_PROBLEM DESCRIPTION_
The expected answer is the set of lines in the data below between the line holding "camera: 50 degrees left, 10 degrees up" and the line holding "(715, 50) = (151, 208): picture", inclusive, written out exactly.

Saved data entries

——

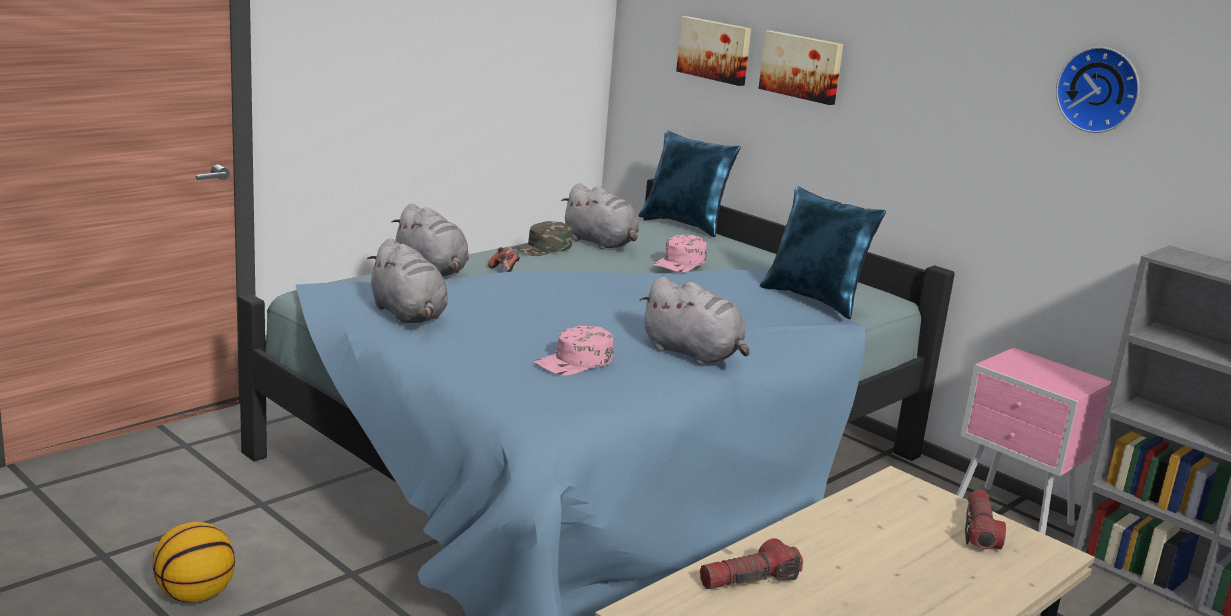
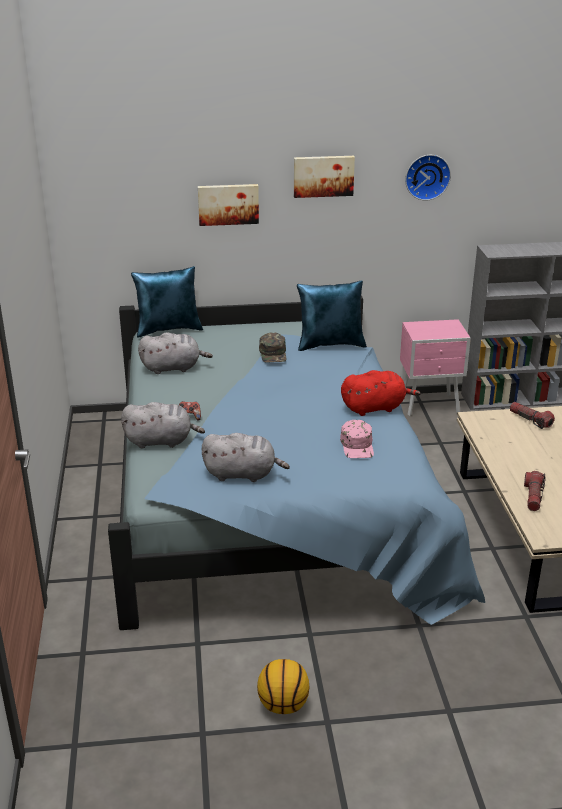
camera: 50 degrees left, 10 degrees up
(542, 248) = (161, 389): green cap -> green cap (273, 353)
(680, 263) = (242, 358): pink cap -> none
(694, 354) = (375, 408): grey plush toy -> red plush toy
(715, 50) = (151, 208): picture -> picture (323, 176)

——

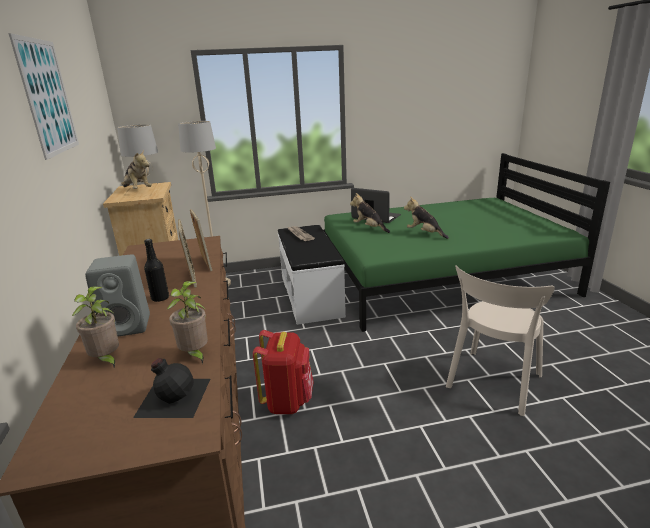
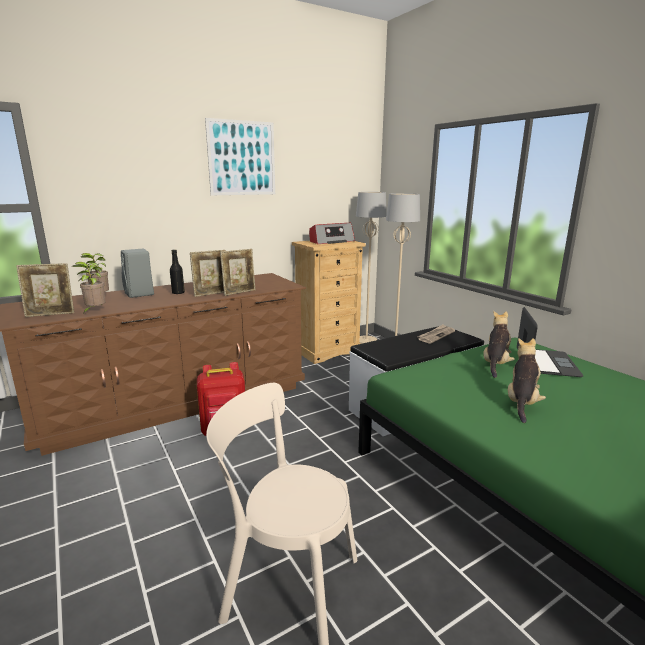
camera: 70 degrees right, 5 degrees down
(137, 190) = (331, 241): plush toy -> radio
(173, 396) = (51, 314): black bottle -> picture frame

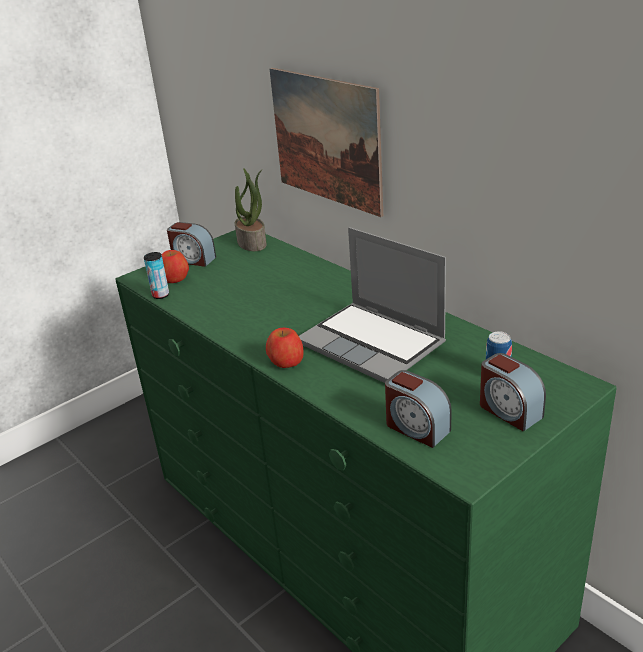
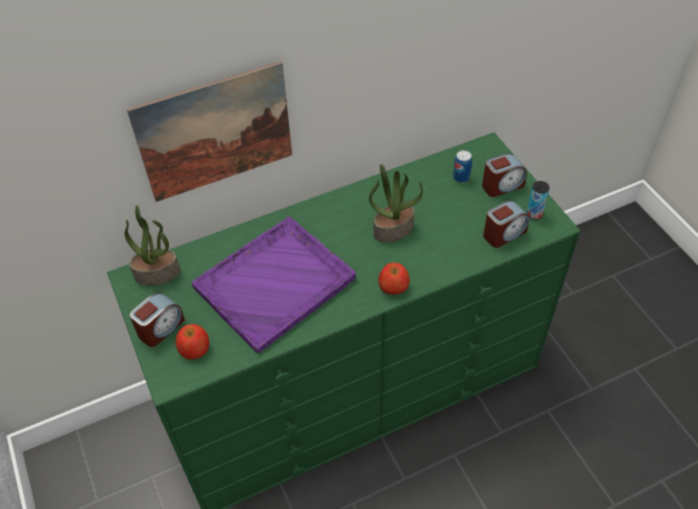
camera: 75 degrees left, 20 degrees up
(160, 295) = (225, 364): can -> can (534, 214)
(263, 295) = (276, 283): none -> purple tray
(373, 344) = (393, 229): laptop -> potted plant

——

_EXERCISE RESULT_
camera: 50 degrees left, 10 degrees up
(542, 248) = (161, 389): green cap -> green cap (273, 353)
(680, 263) = (242, 358): pink cap -> none
(694, 354) = (375, 408): grey plush toy -> red plush toy
(715, 50) = (151, 208): picture -> picture (323, 176)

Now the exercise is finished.